There were a number of users who had got a steam wide community ban from this incident.
Remember that a lot of us have very old accounts that are over 10 years old, any bans that happened in those early days are still referenced and used against your account for future bans no matter how minor.
Also, a review ban cannot ever increase the power of a ban, nor can it cause a community ban.
EVER.
They are completely seperated.
The system blanket restricts every account involved with upvoting a review because users repeatedly get their accounts stolen, allowing malicious actors to direct multiple compromised accounts to rate on any review they want.
With a 30-day restriction to voting this abuse cannot be repeated as often, and it is the mildest of inconvenience towards any legitimate users thinking the review was legitimate enough to be voted on before it got removed.
Why you are comparing this to outright getting banned in game hubs or discussion forums makes no sense whatsoever, since the upvoting restriction is not even remotely comparable to that.
It has about the same repercussions as a pat on the back does on you. Absolutely nothing.
Perfect for a flamboyant news story, but not even worth riling anyone up about.
please don't come in here and cause confusion, I have friends who were affected by this, and there were users who legit couldn't even post to talk about this topic due to an abrupt community ban. After valve resolved this for those users, they could finally post in the relevant forum thread to discuss their experience.
Read the articles, users were banned for something that didn't break any rules, as valve admitted.
This wasn't user error, this was Steam Support and moderator error, which is far more frequent than people care to admit.
It is intended to stop up-voting by bots, typically for reviews that were used to advertising scam and phishing sites.
I have never heard, nor seen, it cause a community ban. It simply prevented users from up-voting, for a period of time, and sent a warning to the user(s).

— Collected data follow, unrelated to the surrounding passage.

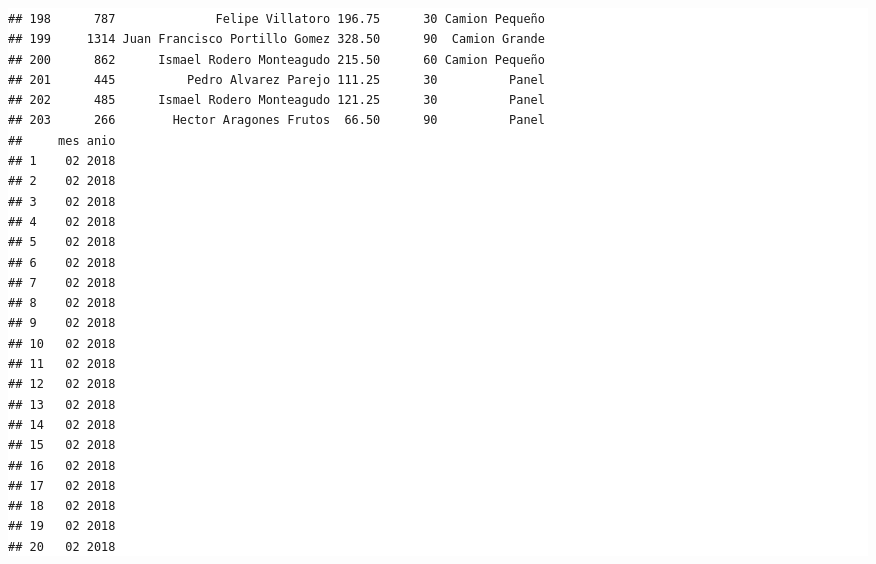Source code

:     ## 198      787              Felipe Villatoro 196.75      30 Camion Pequeño
    ## 199     1314 Juan Francisco Portillo Gomez 328.50      90  Camion Grande
    ## 200      862      Ismael Rodero Monteagudo 215.50      60 Camion Pequeño
    ## 201      445          Pedro Alvarez Parejo 111.25      30          Panel
    ## 202      485      Ismael Rodero Monteagudo 121.25      30          Panel
    ## 203      266        Hector Aragones Frutos  66.50      90          Panel
    ##     mes anio
    ## 1    02 2018
    ## 2    02 2018
    ## 3    02 2018
    ## 4    02 2018
    ## 5    02 2018
    ## 6    02 2018
    ## 7    02 2018
    ## 8    02 2018
    ## 9    02 2018
    ## 10   02 2018
    ## 11   02 2018
    ## 12   02 2018
    ## 13   02 2018
    ## 14   02 2018
    ## 15   02 2018
    ## 16   02 2018
    ## 17   02 2018
    ## 18   02 2018
    ## 19   02 2018
    ## 20   02 2018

If they want a policy where they'll ban users for pressing a button on their hub, while that might be absurd policy, and unfair, it doesn't become outright unethical until you disallow users from removing their past upvotes to avoid getting banned the next time they have another error and mass ban people.
I understand the logic, but it's still unethical to punish users in any way over this, literally no other service does this.
Because bans escalate, and add up leading worse bans in the future, and this was already experienced by a number of users when this happened, it's silly to ignore what happened.
Review bans are still community related conduct, and contribute to your ban history.
This has even happened to a youtuber before this became a bigger incident.
I have first hand experience with the system and how it works. Spent over 8 years as a volunteer global moderator here, on Steam.
Sounds like the issue is more then what is being said. Could be users having it happen multiple times over a short period of time, may cause an automated ban. Something that may happen if an account is compromised and was used to up-vote many scam/phishing reviews.
Could also have been a separate reason for the community bans that simply happened around the same time.
the review was marked as helpful by a few thousand people, but someone reported it for "scam" or something, and valve uncritically took that report at face value, didn't read the review properly, and banned the author of the review, and banned everyone that upvoted it. And users were disproportionately affected by this ban, not everyone got the same ban over this incident because every user had different account standing at the time of the ban.
Is this meant to be a paraphrase of that first pcgamer article you linked in the OP?
THere is zero evidence of that, and you are literally the first person ever to claim otherwise.
And no, your "Friends." Are not evidence.
The review ban is AUTOMATIC.
It cannot be triggered by humans.
IT is done instantly when they determine that the review is a bad one.